Some companies reinforce that image, says Sim Tshablala, MD of Stanbic Africa, Standard Bank’s continental trading arm. “They tend to ‘show-and-tell’ instead of ‘discuss-and-lead’.”
Stanbic is by far the biggest SA banker in Africa, though it still trails long-entrenched multinationals such as Standard Chartered and Barclays. Stanbic is active in 17 countries, employs about 4 000 people and has expected earnings of R500m this year – a return on investment in excess of 30%. Tshabalala says Stanbic Africa accounts for about 9% of group headline earnings.
The more SA companies move into Africa, the more they draw SA banks in with them - hence the growing involvement of the other three major SA banks – Absa, FNB and Nedbank – in Africa. Nedbank recently hired Rocko Rossouw to head its international division. Rossouw as head of Stanbic, led SA banking into Africa in the 1990s.
To succeed in the rest of Africa, he says, SA banks cannot afford to focus solely on the top end, or corporate side, of the market; they must offer a full range of services. If a bank doesn’t have a broad retail depositor base, it will struggle to meet the needs of corporate borrowers – as Stanbic found when it couldn’t lend to SA Breweries and Unilever in Kenya a few years ago.
SA companies must take seriously issues of corruption and arrogance if they want to establish a long-term investment in Africa.

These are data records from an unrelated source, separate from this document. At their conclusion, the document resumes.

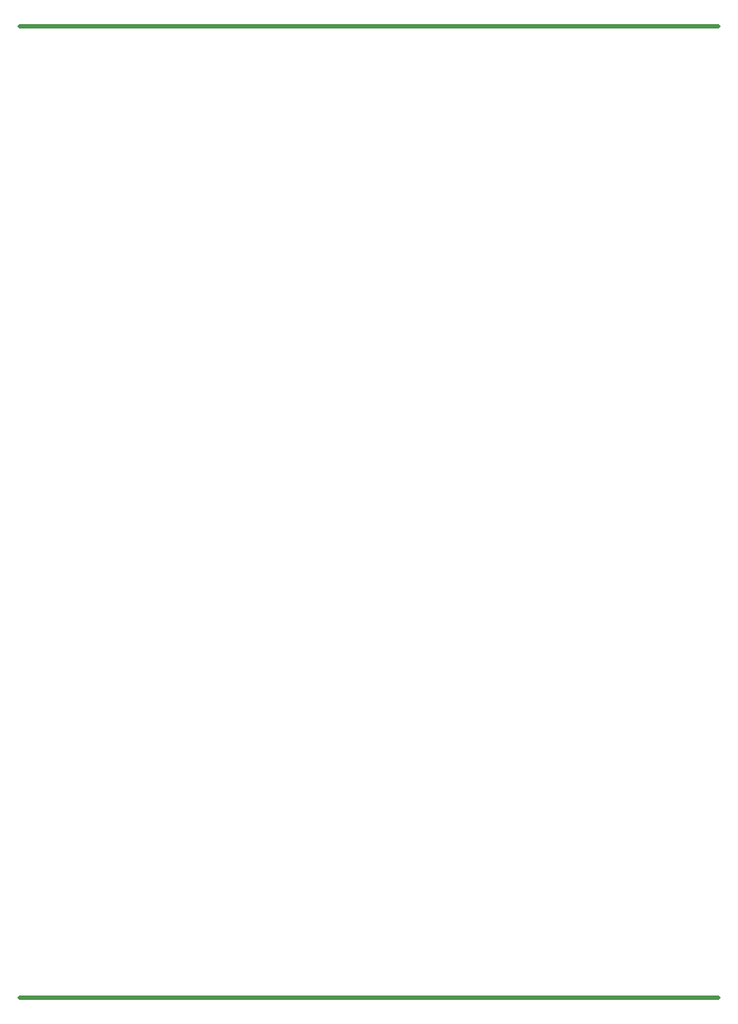
<source format=gto>
G04 #@! TF.GenerationSoftware,KiCad,Pcbnew,(6.0.11-0)*
G04 #@! TF.CreationDate,2023-03-26T21:43:42+01:00*
G04 #@! TF.ProjectId,panel,70616e65-6c2e-46b6-9963-61645f706362,rev?*
G04 #@! TF.SameCoordinates,Original*
G04 #@! TF.FileFunction,Legend,Top*
G04 #@! TF.FilePolarity,Positive*
%FSLAX46Y46*%
G04 Gerber Fmt 4.6, Leading zero omitted, Abs format (unit mm)*
G04 Created by KiCad (PCBNEW (6.0.11-0)) date 2023-03-26 21:43:42*
%MOMM*%
%LPD*%
G01*
G04 APERTURE LIST*
%ADD10C,0.500000*%
%ADD11O,7.000000X3.200000*%
G04 APERTURE END LIST*
D10*
X81000000Y-120500000D02*
X0Y-120500000D01*
X81000000Y-8000000D02*
X0Y-8000000D01*
%LPC*%
D11*
X5080000Y-125500000D03*
X75820000Y-125500000D03*
X75820000Y-3000000D03*
X5080000Y-3000000D03*
M02*

</source>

These factors affect reputation, and without a good reputation you can’t expect to keep doing business in Africa.
“Business on the continent is a relationship, not just a transaction, says Eskom’s Mbonyana. “If you miss the relationship, you will have endless trouble with the transaction.”
Because many African countries have weak regulation and corporate governance, state ministries and corporate chiefs have developed close relationships that go beyond simple policy dynamics and amount to operational collusion. It is often hard to differentiate between the company and the state.

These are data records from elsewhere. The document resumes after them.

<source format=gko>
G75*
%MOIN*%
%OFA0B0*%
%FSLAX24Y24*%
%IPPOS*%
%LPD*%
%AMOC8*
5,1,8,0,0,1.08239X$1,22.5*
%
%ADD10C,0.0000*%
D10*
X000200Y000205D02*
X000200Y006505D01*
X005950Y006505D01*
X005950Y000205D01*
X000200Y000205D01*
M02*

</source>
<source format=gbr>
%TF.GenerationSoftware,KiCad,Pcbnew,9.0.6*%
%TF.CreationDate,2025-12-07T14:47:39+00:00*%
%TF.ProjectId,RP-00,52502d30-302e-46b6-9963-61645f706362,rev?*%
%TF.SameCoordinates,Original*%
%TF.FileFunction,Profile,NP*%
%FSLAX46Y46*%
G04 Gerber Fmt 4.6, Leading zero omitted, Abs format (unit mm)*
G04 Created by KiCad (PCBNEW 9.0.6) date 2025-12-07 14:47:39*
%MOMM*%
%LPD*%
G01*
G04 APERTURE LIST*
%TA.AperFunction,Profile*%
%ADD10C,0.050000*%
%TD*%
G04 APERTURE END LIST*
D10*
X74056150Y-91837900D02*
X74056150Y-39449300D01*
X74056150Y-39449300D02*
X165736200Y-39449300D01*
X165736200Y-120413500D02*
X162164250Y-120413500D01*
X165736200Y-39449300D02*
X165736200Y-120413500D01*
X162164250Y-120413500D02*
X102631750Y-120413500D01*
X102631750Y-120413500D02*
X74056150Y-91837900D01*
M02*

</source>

“It can happen overnight that an alignment changes and you are out of the deal: checkmate,” says Mbonyana.
Stanbic’s Tshabalala believes SA companies have a competitive advantage on the continent because of superior infrastructure, skills and education and also because they are steeped in resource management ideally suited to Africa’s commodity-based economies.
In addition, SA’s strong legal regime gives local companies disciplinary advantages in countries that are still struggling to develop suitable regulation.
But Stanbic’s Malawian-born corporate business development manager, Arson Molala, says SA companies mustn’t think this gives them a fiat on the continent. He recalls how, when he represented SA Airways under then-CEO Coleman Andrews in the late 1990s, he battled with little success for the SA carrier’s attempts to take over African airlines. “I managed to close only four of about 20 negotiations because they saw us as colonists trying to take money out of their countries.”
SABMiller is rightly seen as one of the most successful SA operators in Africa. Though strictly speaking it is now a British-American multinational, it still plans and conducts its African – and Asian – operations from Johannesburg.
And it’s worth comparing its African and Asian business. In China, which will overtake the US as the world’s biggest beer consumer this year, SABMiller is now the biggest foreign brewer, supplying about 12% of the market. Yet China contributes less to group earnings than does Africa. (The two markets together account for 15%-17%.) “That’s because Chinese margins and prices are ridiculously low,” says Africa & Asia MD Andrй Parker. “Africa has smaller volumes, higher prices.”
SAB is involved in at least seven African countries and has cross-share-holding relations with the French Castel group in Francophone nations. Parker regards the Asian operations – China, Russia and India – as a strategic investment. “We get in and build brands in hopes that the consumer will become more affluent over time. Africa offers a different potential: markets are poor and small. It can grow only if there is good governance, the wars stop and people are able to raise their earnings.”